L indy had been in prison for three years when searchers looking for the remains of a hiker who had fallen from Ayers Rock found the matinee jacket the Chamberlains insisted Azaria was wearing on the fateful night. It was half-buried next to a dingo lair.

Lindy was immediately released from prison and a judicial inquiry was opened. It found that the forensic evidence was utterly unreliable: a “bloodied handprint” on the babygrow was actually red dust, while the “foetal blood” turned out to be sound-deadener sprayed on by the manufacturer. All convictions against the Chamberlains were quashed and in 1992 Lindy was awarded compensation of $1.3million (£830,000) for wrongful imprisonment.

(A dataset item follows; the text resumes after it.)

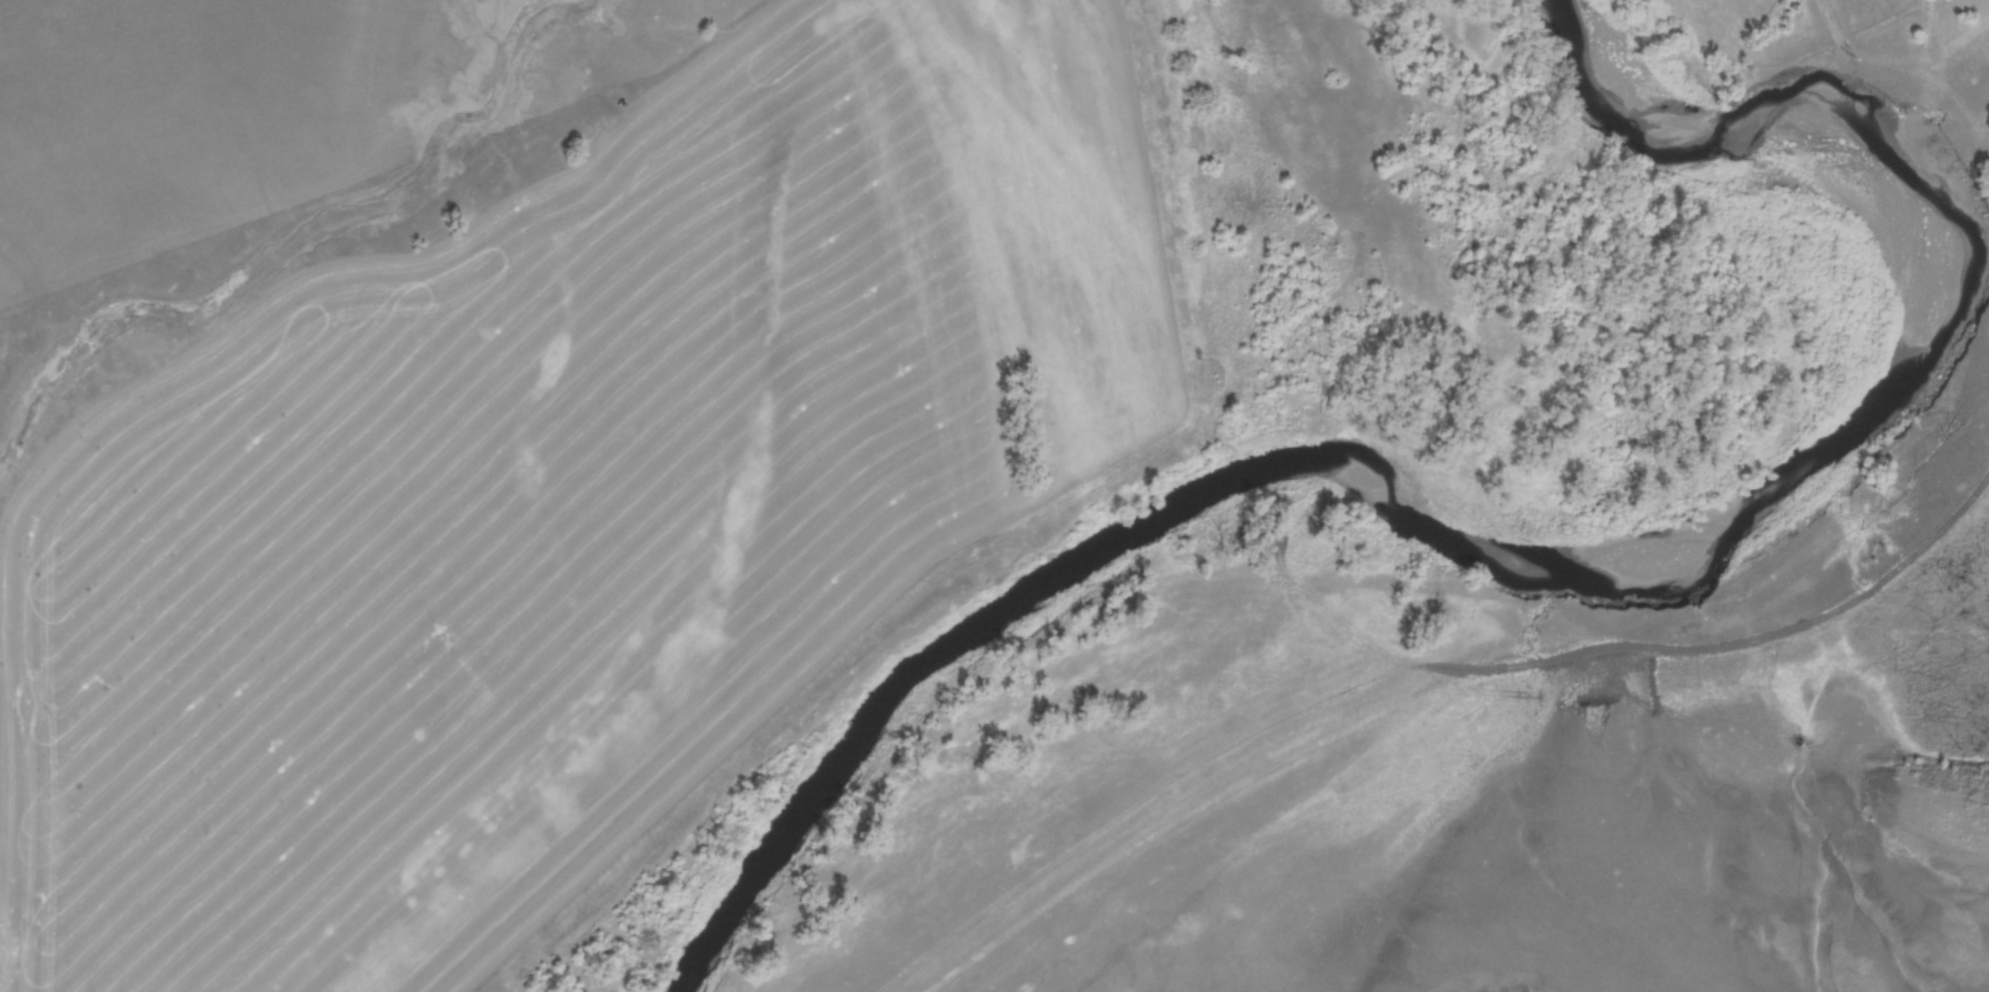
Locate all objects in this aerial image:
river: (1485, 556)
road: (1453, 678)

Her story was made into an Australian TV film in 1983 and a mini-series in 2004 but the best-known version remains the 1988 film A Cry In the Dark starring Meryl Streep, who was nominated for an Oscar. The case is the subject of an opera, Lindy, while the band in the TV series Buffy The Vampire Slayer was called Dingoes Ate My Baby. But as the tale entered the culture it also became the butt of easy humour. This week Australian comic Wendy Harmer apologised to the Chamberlains for her Eighties musical parody Everyone Knows It’s Lindy.

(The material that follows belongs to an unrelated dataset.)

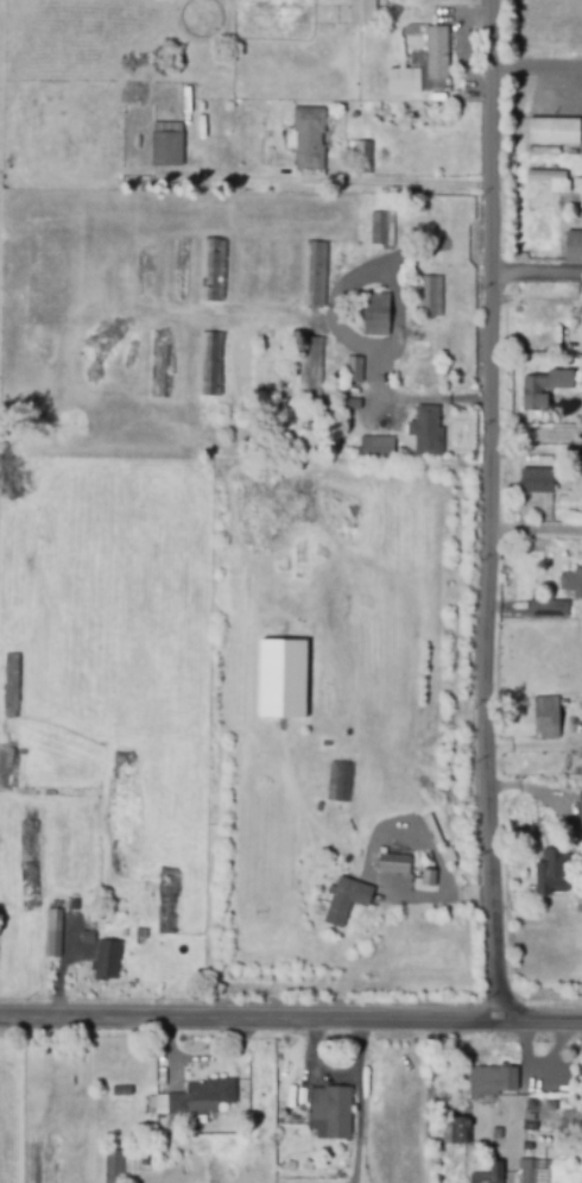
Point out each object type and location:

The couple have been praised for their dignity under fire and for not giving way to bitterness. Asked in a recent TV interview if she thinks about how her life would have turned out if Azaria had lived Lindy replied: “I wonder what life with her would have been like. But life in general? No, I tend as much as possible to take off the rear-view mirrors and go to the front.”

The Chamberlains divorced in 1991 and Lindy, now 63, married American Rick Creighton. Michael has also remarried. Their sons grew up amid groundless rumours that one or other of them had killed their sister and their mother had covered up for them. But they have refused to be daunted by the tragedy and the bad-mouthing.

When Aidan married in 2006 his bride arrived at church in the same yellow Holden Torana the family had used for their tragic camping trip, now bearing the ironic number-plate 4ENSIC. And at Kahlia’s wedding she was given away by her father, stepfather and the two foster fathers who cared for her while her mother was in jail.

A third inquest in 1995 said that the cause of Azaria’s death could not be determined. The family’s request for a fourth and final inquest was accepted after they presented new evidence of at least 12 dingo attacks on humans.